Conversation about Sholto Grant's pictures passed easily into conversation about Jasmine's mother, because nearly all the pictures had been of her.

"She was a beautiful contadina, you know," Jasmine shyly told him.

Mr. Vibart, who supposed that her shyness was due to an attempt to avoid giving an impression of snobbishness in thus announcing the nobility of her ancestry, asked of what she was contadina. Jasmine, delighted at his mistake, laughed gaily.

"Contadina means country girl. Her name was Gelsomina, and she was the most beautiful girl in the island. Everybody wanted to paint her."

Mr. Vibart, struggling in the gulf between a baronet's niece and an artist's model had nothing to say, but he made up his mind to ask his uncle something about Italy. It was always difficult to find anything to talk about with the old gentleman; Italy as a topic ought to last through the better part of two bottles of Burgundy.

"And what's your name?" he asked at last.

"I was called after my mother."

"Oh, you were?
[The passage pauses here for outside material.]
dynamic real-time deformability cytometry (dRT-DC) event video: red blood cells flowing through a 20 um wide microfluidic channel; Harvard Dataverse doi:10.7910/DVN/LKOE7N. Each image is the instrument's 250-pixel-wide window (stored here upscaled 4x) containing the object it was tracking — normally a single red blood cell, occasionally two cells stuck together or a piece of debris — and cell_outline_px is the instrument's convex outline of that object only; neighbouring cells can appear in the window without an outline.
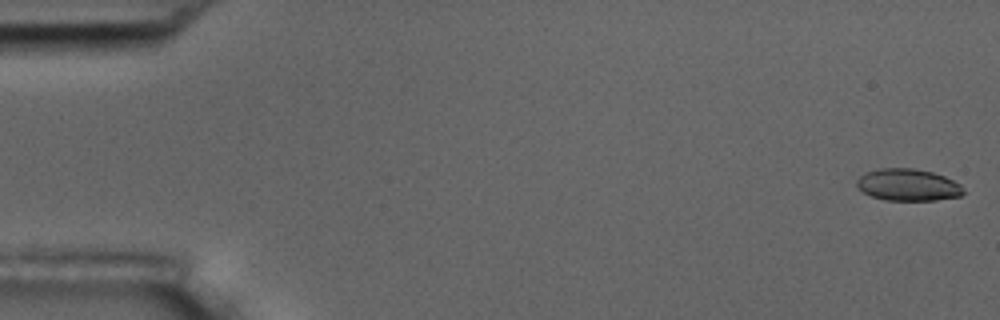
{"species": "common noctule bat (a hibernating species)", "species_latin": "Nyctalus noctula", "temperature_condition": "room temperature", "stored_images_in_passage": 56, "camera_frame_rate_fps": 3000, "um_per_image_px": 0.085, "animal": {"sex": "male", "body_mass_g": 17.5, "forearm_length_mm": 52.3}, "frame": {"image": 1, "passage_image": 1, "time_ms": 0.0, "image_size_px": [1000, 320], "cell_outline_px": [[964, 192], [960, 196], [936, 200], [884, 200], [872, 196], [856, 188], [856, 180], [864, 172], [876, 168], [912, 168], [932, 172], [944, 176], [960, 184], [964, 188]], "centroid_in_image_um": [77.14, 15.71], "position_along_channel_um": 7.9, "area_um2": 20.0}}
Well, would you mind telling me your mother's name again, because I lost the last dozen letters?"

"Gelsomina—only I was always called Jasmine, which is the English for it."

As she spoke, all the bells in York began to ring at once, from the mastiff booming in York Minster to the rusty little cur yapping in a Methodist chapel close to where they were sitting, and with such gathering insistence in their clamour as to destroy the pleasure of these sunlit reminiscences.